Suppose I have a stochastic process $\{X_i: i\in\mathbb{N}\}$ on $(\Omega,\mathcal{F},P)$. Assume $E(X_i)=0$ and $E(X_i^4)\leq C$ for some $C>0$ , for any $i$. Since no distribution was assumed, I understand that each random variable can induce its own distribution $P_{X_i}$. So, I cannot conclude, e.g., that $E(X_1X_2X_3X_4)=E(X_1^4)<C$. In order to show that the expectation of any product $X_iX_jX_kX_l$ is also bounded, I have to show that $E(X_iX_jX_kX_l) \leq E(X_m^4)$, for some $m\in\{i,j,k,l\}$.

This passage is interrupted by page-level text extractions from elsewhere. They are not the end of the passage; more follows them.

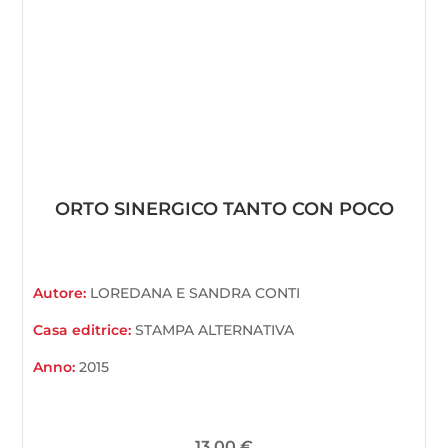
ORTO SINERGICO TANTO CON POCO
Autore:
LOREDANA E SANDRA CONTI
Casa editrice:
STAMPA ALTERNATIVA
Anno:
2015
13,00
€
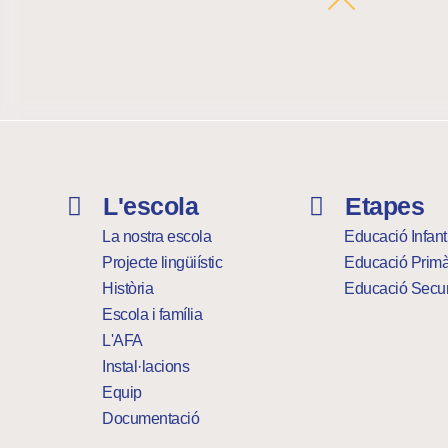
L'escola
Etapes
La nostra escola
Educació Infanti
Projecte lingüiístic
Educació Primà
Història
Educació Secu
Escola i família
L'AFA
Instal·lacions
Equip
Documentació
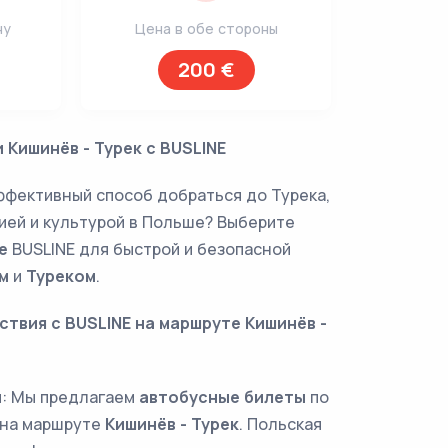
ну
Цена в обе стороны
200 €
 Кишинёв - Турек с BUSLINE
фективный способ добраться до Турека,
рией и культурой в Польше? Выберите
е
BUSLINE для быстрой и безопасной
м
и
Туреком
.
твия с BUSLINE на маршруте Кишинёв -
ы
: Мы предлагаем
автобусные билеты
по
 на маршруте
Кишинёв - Турек
. Польская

I will show my proof, and I would apprecite to receive feedbacks.
By $$-1\leq \frac{Cov(X_iX_j,X_kX_l)}{\sqrt{Var(X_iX_j)Var(X_kX_l)}}\leq 1$$ it follows that $\mid Cov(X_iX_j,X_kX_l)\mid\leq \max(Var(X_iX_j),Var(X_kX_l))$. Hence, for some $m_1,m_2\in\{i,l,k,l\}$, \begin{align} &\mid Cov(X_iX_j,X_kX_l)\mid \leq Var(X_{m_1}X_{m_2})\leq E(X_{m_1}^2X_{m_2}^2)\\ =&\mid Cov(X_{m_1}^2,X_{m_2}^2)\mid\leq Var(X_m^2)\leq E(X_m^4)\leq C \end{align} for some $m\in\{m_1,m_2\}$.